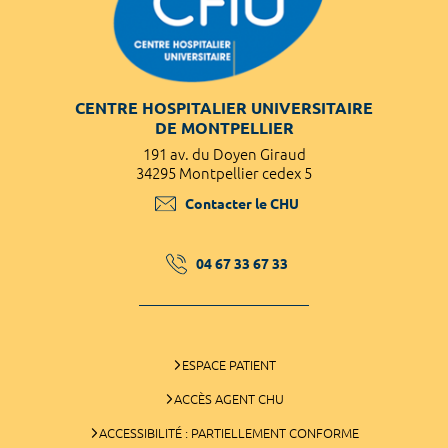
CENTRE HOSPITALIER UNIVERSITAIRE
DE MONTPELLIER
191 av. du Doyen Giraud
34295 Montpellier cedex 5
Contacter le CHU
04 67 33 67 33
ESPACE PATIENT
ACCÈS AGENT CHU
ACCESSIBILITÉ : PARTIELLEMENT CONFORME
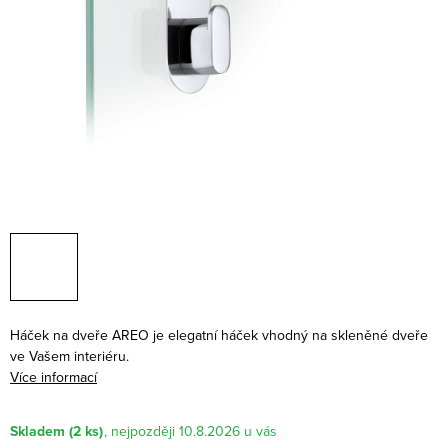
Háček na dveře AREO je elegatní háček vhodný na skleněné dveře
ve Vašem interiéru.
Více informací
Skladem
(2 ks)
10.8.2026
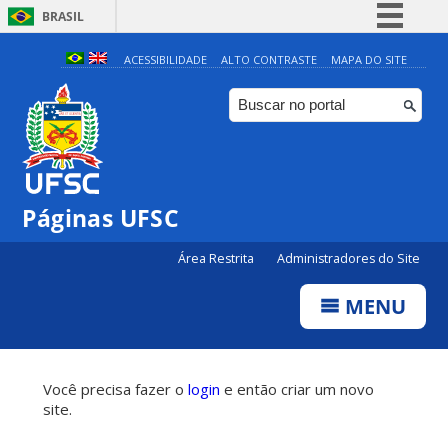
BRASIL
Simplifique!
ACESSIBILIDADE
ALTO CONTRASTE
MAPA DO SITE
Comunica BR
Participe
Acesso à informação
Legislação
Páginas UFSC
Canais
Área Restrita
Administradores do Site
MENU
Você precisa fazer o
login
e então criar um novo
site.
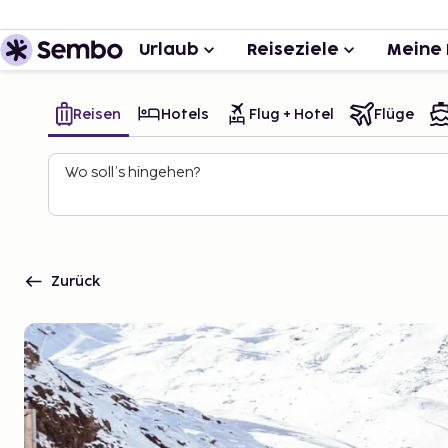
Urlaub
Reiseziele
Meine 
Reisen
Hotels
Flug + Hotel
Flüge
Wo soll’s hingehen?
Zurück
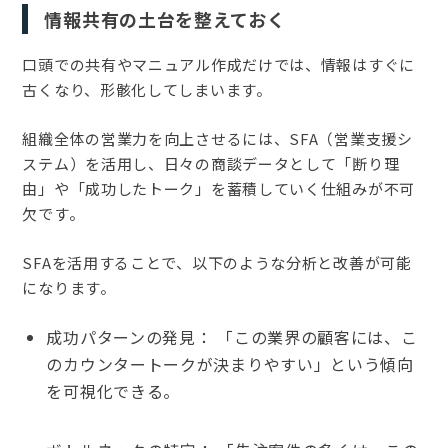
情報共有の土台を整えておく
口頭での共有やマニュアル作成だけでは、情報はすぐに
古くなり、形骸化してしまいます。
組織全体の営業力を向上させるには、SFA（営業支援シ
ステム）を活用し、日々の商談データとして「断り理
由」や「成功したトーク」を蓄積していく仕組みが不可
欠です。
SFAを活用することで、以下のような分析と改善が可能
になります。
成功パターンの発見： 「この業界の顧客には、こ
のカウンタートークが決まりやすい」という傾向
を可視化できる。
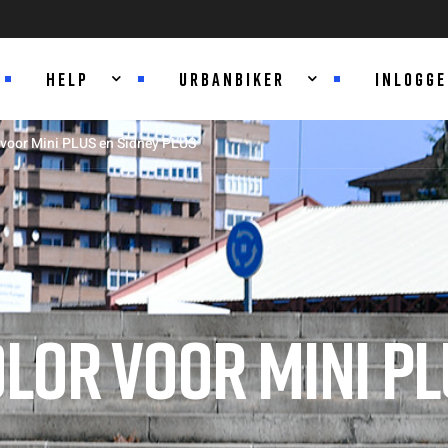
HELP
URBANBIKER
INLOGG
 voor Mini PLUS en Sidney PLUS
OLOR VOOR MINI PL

◇ ◇ ◇ ◇ ◇ ◇ ◇

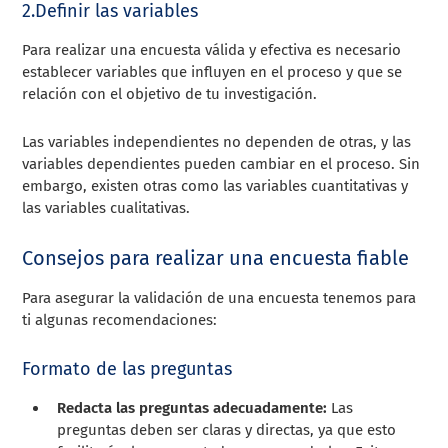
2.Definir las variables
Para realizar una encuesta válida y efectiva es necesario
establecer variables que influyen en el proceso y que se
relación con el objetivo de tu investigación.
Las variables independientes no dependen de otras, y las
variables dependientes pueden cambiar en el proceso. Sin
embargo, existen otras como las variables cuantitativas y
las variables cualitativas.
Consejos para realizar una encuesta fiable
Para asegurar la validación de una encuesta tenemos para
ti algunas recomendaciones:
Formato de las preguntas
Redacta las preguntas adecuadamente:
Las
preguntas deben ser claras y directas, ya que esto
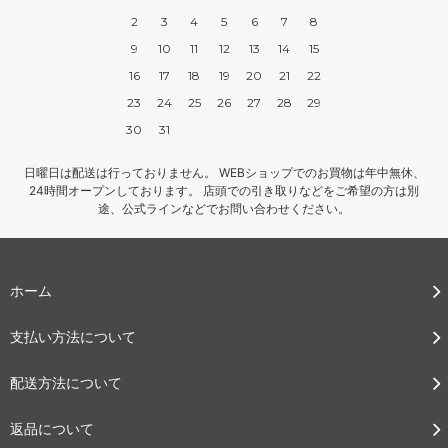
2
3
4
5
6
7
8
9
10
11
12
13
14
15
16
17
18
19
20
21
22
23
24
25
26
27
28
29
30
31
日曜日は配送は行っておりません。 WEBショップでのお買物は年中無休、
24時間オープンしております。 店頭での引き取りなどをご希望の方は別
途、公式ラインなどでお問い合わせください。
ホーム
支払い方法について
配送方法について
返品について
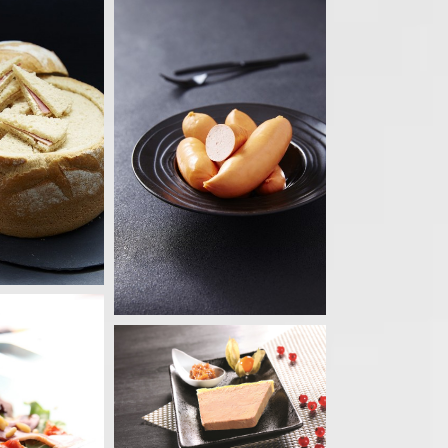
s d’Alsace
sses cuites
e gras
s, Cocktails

◇ ◇ ◇ ◇ ◇ ◇ ◇

__Written task__: State how many lines in the rows contain the word "preguntas". Reply with the number alone.

__Answer box__: 3